Dem Autor Boualem Sansal wurde der Prozess gemacht, weil er die algerische Regierung kritisiert. Nun muss er fünf Jahre ins Gefängnis.
Der algerische Schriftsteller Boualem Sansal provoziert gerne. «Wäre es nicht interessant, alle Moscheen zu schliessen?», fragt Sansal etwa in einem Interview, oder er behauptet: «Der Islam ist die grösste Bedrohung Frankreichs.»
Sansal, Gewinner des Friedenspreises des Deutschen Buchhandels und einer der bekanntesten algerischen Intellektuellen, veröffentlicht seit mehr als zwanzig Jahren Romane, die den Islamismus und das autokratische Regime in Algerien kritisieren. 2003 wurde ihm deshalb seine Beamtenstelle gekündigt, seither steht er unter Beobachtung.

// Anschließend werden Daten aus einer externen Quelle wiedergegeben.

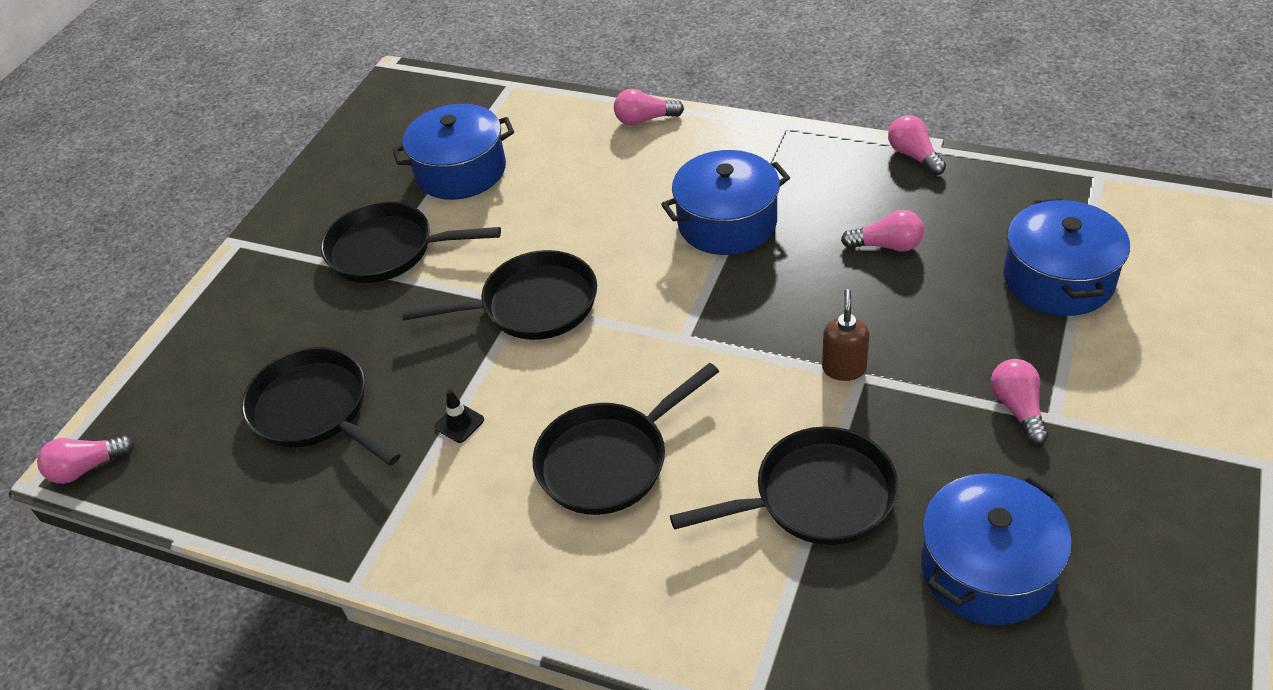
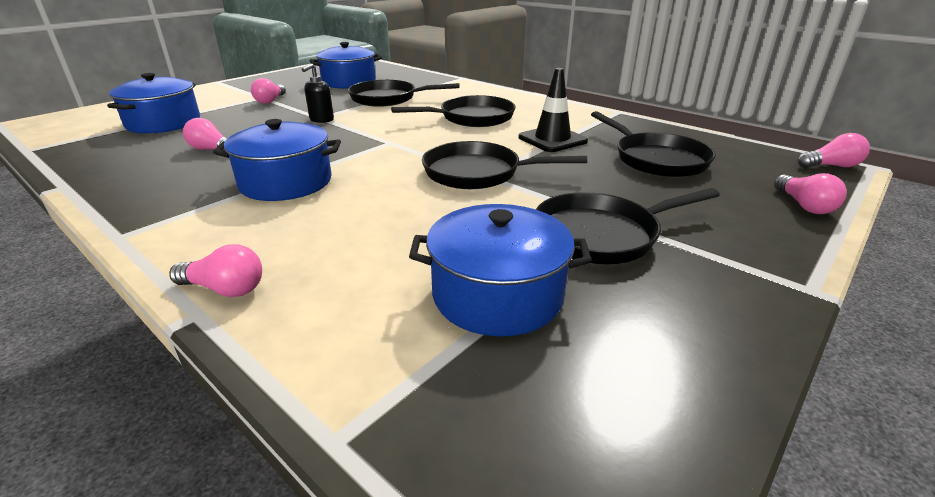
camera: 165 degrees left, 15 degrees down
(388, 250) = (602, 235): black pan -> black pan turned 135 degrees clockwise
(459, 423) = (552, 139): black traffic cone -> black traffic cone, size x2.11
(844, 368) = (321, 120): brown soap dispenser -> black soap dispenser
(914, 156) = (87, 186): pink light bulb -> pink light bulb (804, 205)

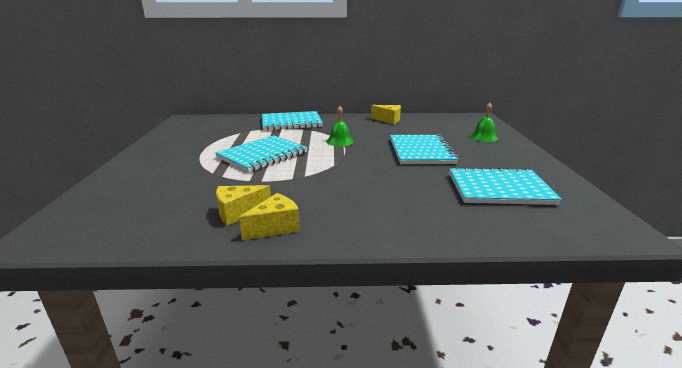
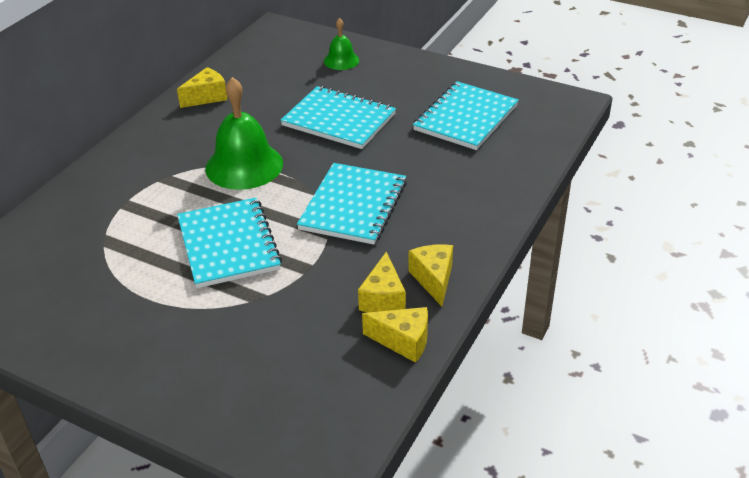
camera: 60 degrees left, 15 degrees up
(190, 233) = (403, 341): none -> yellow cheese
(291, 122) = (114, 183): turquoise notebook -> turquoise notebook (353, 206)
(339, 141) = (244, 165): green bell -> green bell, size x1.86

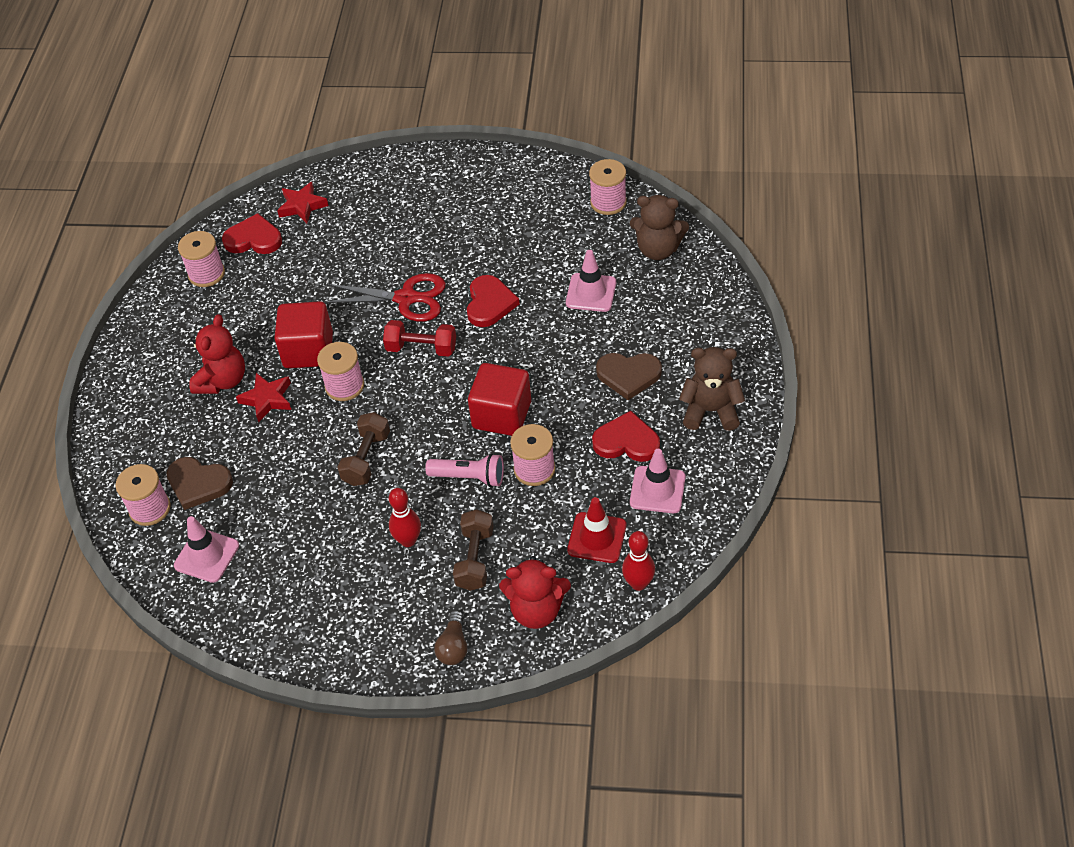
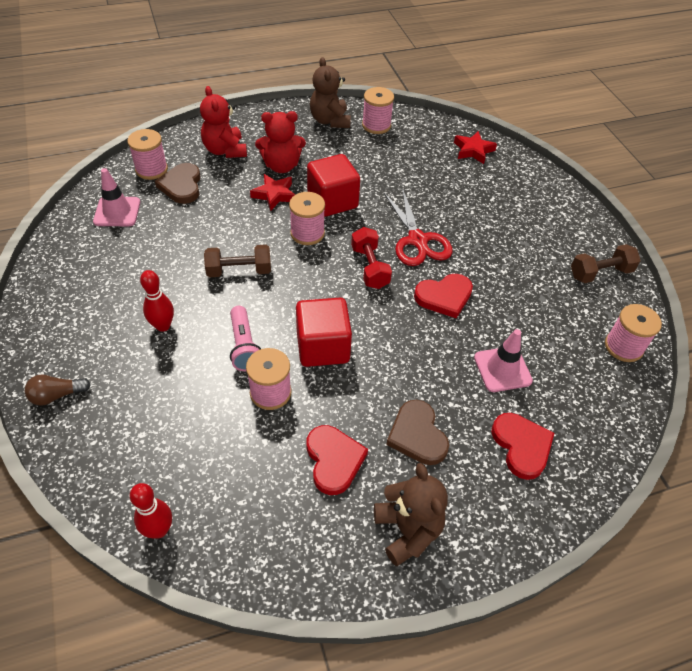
camera: 60 degrees right, 0 degrees up
(253, 239) = (424, 137): red heart -> red heart (521, 446)
(475, 559) = (155, 380): brown dumbbell -> brown dumbbell (600, 273)
(536, 610) = (108, 448): red teddy bear -> red teddy bear (225, 150)
(597, 538) = (206, 472): red traffic cone -> none
(657, 490) = (283, 510): pink traffic cone -> none
(658, 249) = (593, 409): brown teddy bear -> brown teddy bear (330, 121)

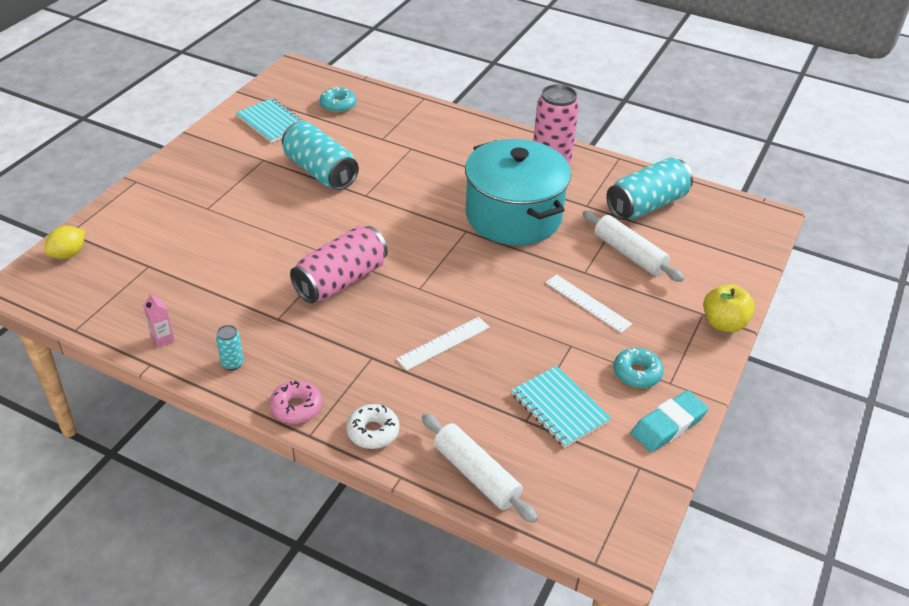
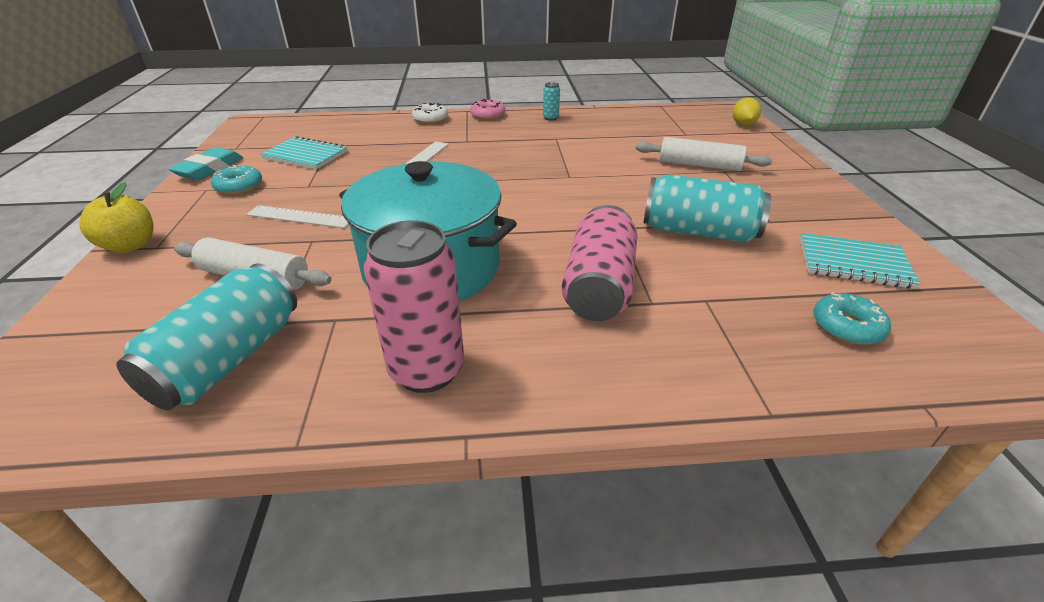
camera: 150 degrees right, 5 degrees down
(163, 339) = (607, 115): pink carton -> none
(341, 280) = (543, 166): pink can -> pink can (599, 285)
(476, 475) = (351, 122): white rolling pin -> white rolling pin (699, 165)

Jetzt sorgt Sansal wieder für Schlagzeilen, allerdings unfreiwillig: Der 80-jährige Autor wurde am Donnerstag zu fünf Jahren Haft und einer Geldstrafe von 500 000 algerischen Dinar, etwa 3500 Franken, verurteilt. Die Staatsanwaltschaft hatte zehn Jahre Haft gefordert. Unterstützer Sansals befürchten, dass der krebskranke Autor im Gefängnis sterben könnte.
Sansals französischer Anwalt, François Zimeray, schrieb auf X zur Strafe: «Ein Urteil, das den eigentlichen Sinn des Wortes Gerechtigkeit verrät.» Laut Zimeray habe die Anhörung nur zwanzig Minuten gedauert. Verurteilt wurde Sansal wegen Verletzung der territorialen Integrität Algeriens und Veröffentlichungen, die die Stabilität des Landes gefährden. Der Autor wird damit Opfer eines jahrzehntealten Konflikts.
Marokko und Frankreich gegen Algerien
Marokko und Algerien, Sansals Heimatland, befinden sich in einem Konflikt um die Westsahara, ein Gebiet südlich von Marokko. Marokko betrachtet die Westsahara als marokkanisch, während die militante Unabhängigkeitsbewegung Frente Polisario das Gebiet als unabhängigen Staat sieht. Algerien unterstützt den Frente Polisario. Frankreich unterstützt Marokko.
Und Sansal, französisch-algerischer Staatsbürger, unterstützt ebenfalls Marokko – und hat damit die algerische Regierung gegen sich aufgebracht. In einem Interview mit dem rechtsextremen französischen Magazin «Frontières» sagte Sansal vergangenen November, dass der gesamte westliche Teil Algeriens vor der französischen Kolonisierung Algeriens zu Marokko gehört habe, darunter die Städte Tlemcen, Oran und Mascara – und dass die Westsahara ebenfalls zu Marokko gehören solle.
Mutmasslich wegen dieser Aussagen wurde Sansal Mitte November bei seiner Rückreise aus Paris nach Algerien verhaftet und nun verurteilt. Seinem französischen Anwalt wird derweil der Zutritt zu seinem Mandanten untersagt. Das Urteil gegen Boualem Sansal ist auch ein neuer Tiefpunkt in der Beziehung zwischen Frankreich und Algerien.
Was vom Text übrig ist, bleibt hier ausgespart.